Start of MATERIAL FOR THE TASK

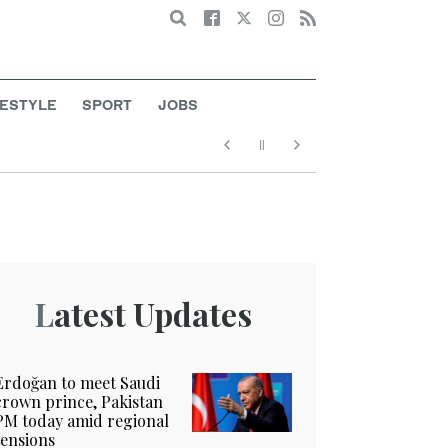
Search
FESTYLE
SPORT
JOBS
Latest Updates
Erdoğan to meet Saudi
crown prince, Pakistan
PM today amid regional
tensions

End of MATERIAL FOR THE TASK

Please reproduce each line of text in the material above word for word, leaving the pictures out of your answer.

• TASK ANSWER
Search
FESTYLE
SPORT
JOBS
Latest Updates
Erdoğan to meet Saudi
crown prince, Pakistan
PM today amid regional
tensions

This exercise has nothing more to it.